▶ [WHAT YOU NEED TO DO]
Write down the lines exactly as they appear, from the one that contains "right elbow: (447, 483)" through the final line of the records, so that both ends are kept and no pictures come along.
=-=-=-=-=
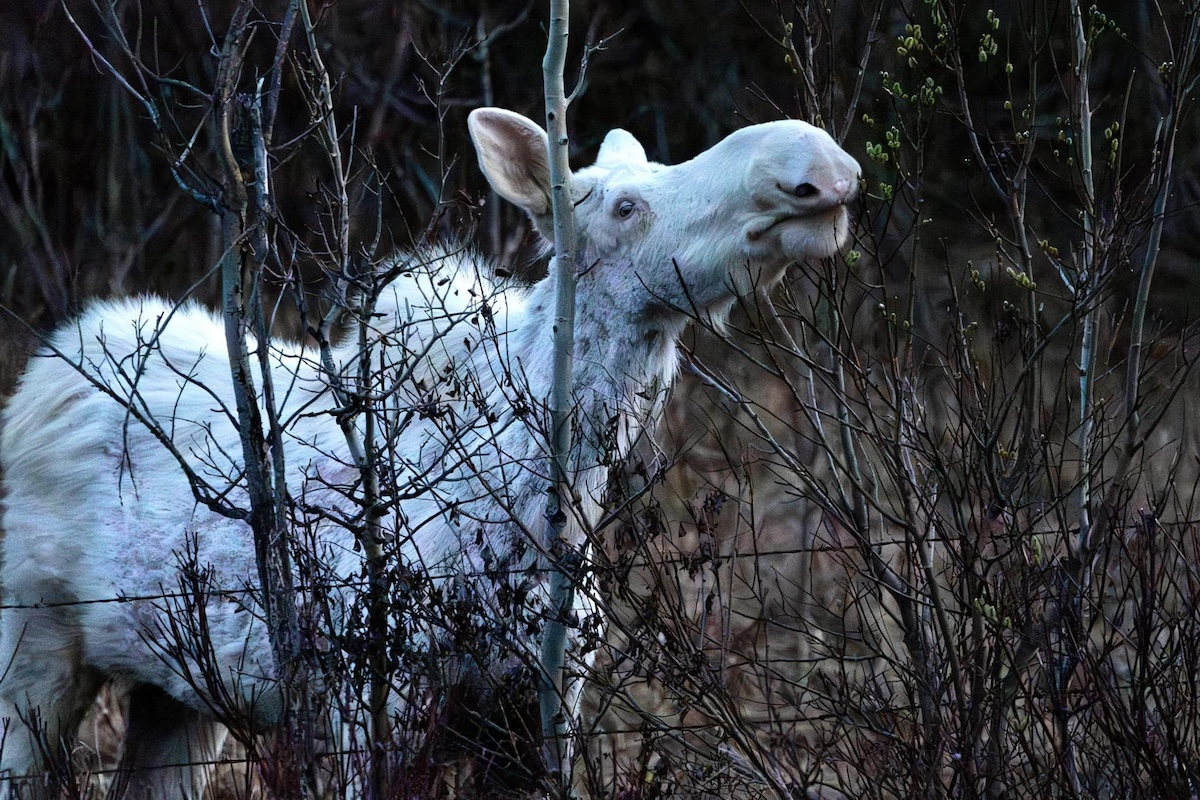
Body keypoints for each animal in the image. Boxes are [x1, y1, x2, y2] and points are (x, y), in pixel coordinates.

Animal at [0, 107, 859, 798]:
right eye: (624, 206)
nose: (818, 168)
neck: (542, 507)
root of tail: (40, 372)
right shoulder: (370, 701)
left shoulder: (538, 713)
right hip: (31, 655)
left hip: (180, 692)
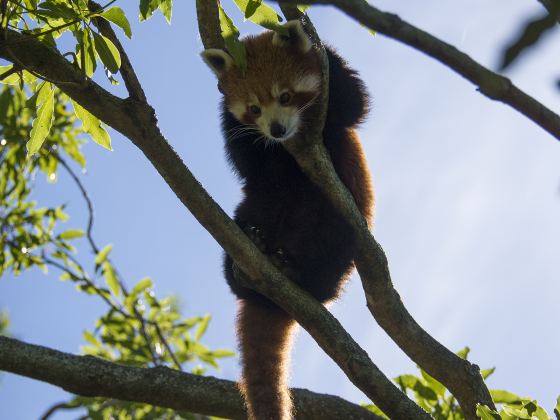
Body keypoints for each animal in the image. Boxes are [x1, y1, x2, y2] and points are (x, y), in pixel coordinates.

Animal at [200, 20, 372, 420]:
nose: (277, 130)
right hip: (256, 207)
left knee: (331, 241)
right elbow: (245, 160)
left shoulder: (337, 120)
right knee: (247, 217)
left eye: (286, 96)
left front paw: (315, 39)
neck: (288, 151)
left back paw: (300, 274)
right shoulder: (257, 158)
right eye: (253, 108)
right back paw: (249, 259)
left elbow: (354, 104)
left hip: (338, 225)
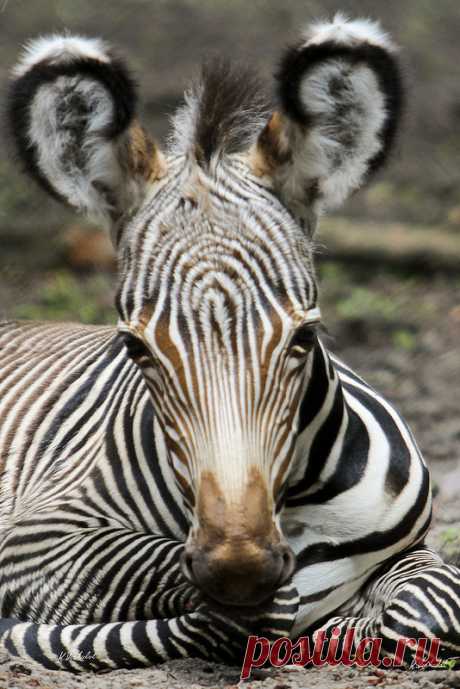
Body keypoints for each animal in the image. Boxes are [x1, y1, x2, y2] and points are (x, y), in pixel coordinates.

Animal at [0, 13, 460, 672]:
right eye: (136, 350)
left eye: (305, 335)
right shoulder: (40, 533)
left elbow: (430, 606)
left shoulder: (413, 546)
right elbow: (226, 610)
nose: (239, 569)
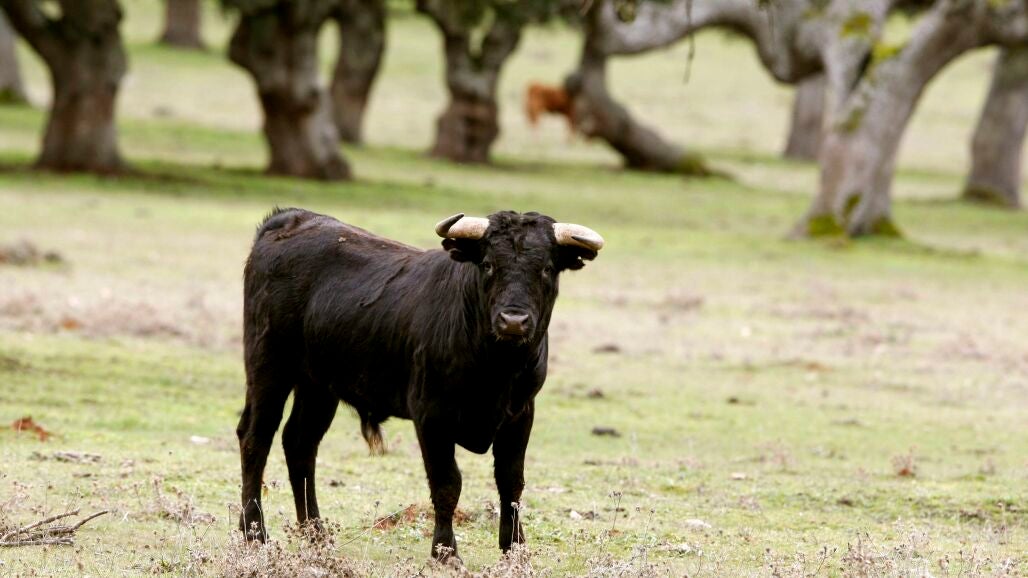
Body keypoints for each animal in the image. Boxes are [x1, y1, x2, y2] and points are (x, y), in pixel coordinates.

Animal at [237, 208, 604, 560]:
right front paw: (445, 552)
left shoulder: (520, 415)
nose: (513, 321)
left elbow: (511, 482)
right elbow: (447, 483)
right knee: (256, 438)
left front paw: (515, 549)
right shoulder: (432, 415)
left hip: (318, 386)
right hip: (268, 368)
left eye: (546, 269)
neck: (496, 366)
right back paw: (255, 533)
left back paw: (316, 534)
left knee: (300, 444)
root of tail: (290, 218)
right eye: (488, 264)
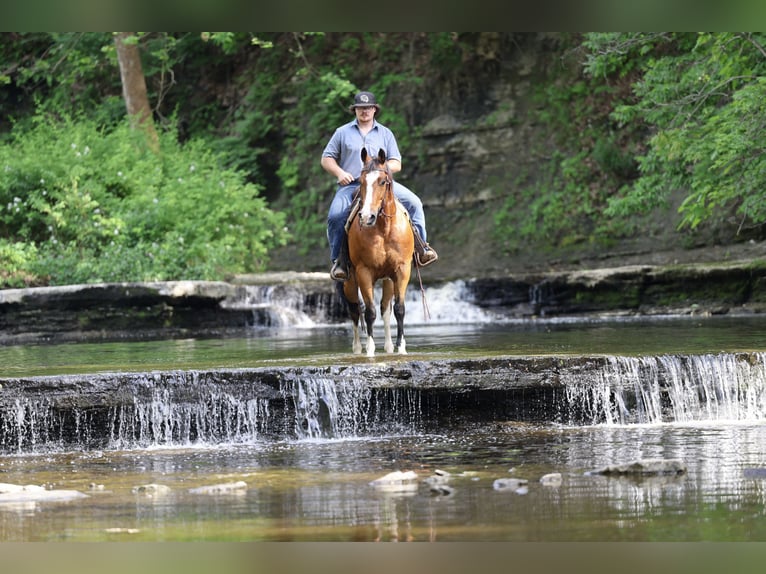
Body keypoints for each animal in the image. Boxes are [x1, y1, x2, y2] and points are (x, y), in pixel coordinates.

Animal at [338, 147, 415, 357]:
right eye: (361, 181)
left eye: (382, 181)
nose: (366, 217)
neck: (384, 228)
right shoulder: (364, 271)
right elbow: (369, 312)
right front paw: (370, 349)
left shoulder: (402, 270)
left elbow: (399, 309)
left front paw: (401, 346)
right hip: (349, 281)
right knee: (355, 310)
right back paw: (358, 348)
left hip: (387, 279)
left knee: (385, 309)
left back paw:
=-=-=-=-=
▶ [ANSWER SECTION]
right elbow: (447, 483)
right knee: (256, 438)
left front paw: (515, 549)
right shoulder: (432, 415)
left hip: (318, 386)
right hip: (268, 368)
left eye: (546, 269)
neck: (496, 366)
right back paw: (255, 533)
left back paw: (316, 534)
left knee: (300, 444)
root of tail: (290, 218)
right eye: (488, 264)
Body keypoints for each animal in the image. Boxes are [x1, y1, x2, y2] and points are (x, y), in pixel coordinates.

Animal at [338, 147, 415, 357]:
right eye: (361, 181)
left eye: (382, 181)
nose: (366, 217)
neck: (384, 228)
right shoulder: (364, 271)
right elbow: (369, 312)
right front paw: (370, 349)
left shoulder: (402, 270)
left elbow: (399, 309)
left front paw: (401, 346)
right hip: (349, 281)
right knee: (355, 310)
right back paw: (358, 348)
left hip: (387, 279)
left knee: (385, 309)
left back paw:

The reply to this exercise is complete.